**TASK GOAL:** What the task requires is each entry, restated exactly.

RECORDED DATA Start Marker

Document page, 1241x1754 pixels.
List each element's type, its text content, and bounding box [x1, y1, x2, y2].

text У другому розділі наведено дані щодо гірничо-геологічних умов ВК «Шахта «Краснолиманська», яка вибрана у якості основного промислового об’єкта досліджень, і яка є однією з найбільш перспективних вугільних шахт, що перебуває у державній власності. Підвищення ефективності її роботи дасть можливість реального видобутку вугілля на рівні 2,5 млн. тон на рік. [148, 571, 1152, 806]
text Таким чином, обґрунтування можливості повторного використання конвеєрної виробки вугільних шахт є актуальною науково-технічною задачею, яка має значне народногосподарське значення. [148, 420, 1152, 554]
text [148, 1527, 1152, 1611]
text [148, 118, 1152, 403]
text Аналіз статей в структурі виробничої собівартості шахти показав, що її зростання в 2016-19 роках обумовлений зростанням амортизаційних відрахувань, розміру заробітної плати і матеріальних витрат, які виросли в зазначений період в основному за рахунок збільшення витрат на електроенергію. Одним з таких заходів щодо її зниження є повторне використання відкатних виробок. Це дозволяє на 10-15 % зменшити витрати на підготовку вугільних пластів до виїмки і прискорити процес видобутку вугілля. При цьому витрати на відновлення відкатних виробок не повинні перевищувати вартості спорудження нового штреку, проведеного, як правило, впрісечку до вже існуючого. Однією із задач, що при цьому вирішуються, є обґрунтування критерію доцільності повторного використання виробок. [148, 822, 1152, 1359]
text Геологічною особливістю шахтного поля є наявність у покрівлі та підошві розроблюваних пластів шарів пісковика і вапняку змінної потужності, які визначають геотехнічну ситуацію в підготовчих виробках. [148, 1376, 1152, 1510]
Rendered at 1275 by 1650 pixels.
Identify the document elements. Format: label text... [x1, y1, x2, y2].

RECORDED DATA End Marker

**SOLUTION TO THE PROBLEM:**
Document page, 1241x1754 pixels.
List each element's type, its text content, and bounding box [x1, y1, x2, y2].

text У другому розділі наведено дані щодо гірничо-геологічних умов ВК «Шахта «Краснолиманська», яка вибрана у якості основного промислового об’єкта досліджень, і яка є однією з найбільш перспективних вугільних шахт, що перебуває у державній власності. Підвищення ефективності її роботи дасть можливість реального видобутку вугілля на рівні 2,5 млн. тон на рік. [148, 571, 1152, 806]
text Таким чином, обґрунтування можливості повторного використання конвеєрної виробки вугільних шахт є актуальною науково-технічною задачею, яка має значне народногосподарське значення. [148, 420, 1152, 554]
text [148, 1527, 1152, 1611]
text [148, 118, 1152, 403]
text Аналіз статей в структурі виробничої собівартості шахти показав, що її зростання в 2016-19 роках обумовлений зростанням амортизаційних відрахувань, розміру заробітної плати і матеріальних витрат, які виросли в зазначений період в основному за рахунок збільшення витрат на електроенергію. Одним з таких заходів щодо її зниження є повторне використання відкатних виробок. Це дозволяє на 10-15 % зменшити витрати на підготовку вугільних пластів до виїмки і прискорити процес видобутку вугілля. При цьому витрати на відновлення відкатних виробок не повинні перевищувати вартості спорудження нового штреку, проведеного, як правило, впрісечку до вже існуючого. Однією із задач, що при цьому вирішуються, є обґрунтування критерію доцільності повторного використання виробок. [148, 822, 1152, 1359]
text Геологічною особливістю шахтного поля є наявність у покрівлі та підошві розроблюваних пластів шарів пісковика і вапняку змінної потужності, які визначають геотехнічну ситуацію в підготовчих виробках. [148, 1376, 1152, 1510]
Rendered at 1275 by 1650 pixels.
Identify the document elements. Format: label text... [x1, y1, x2, y2].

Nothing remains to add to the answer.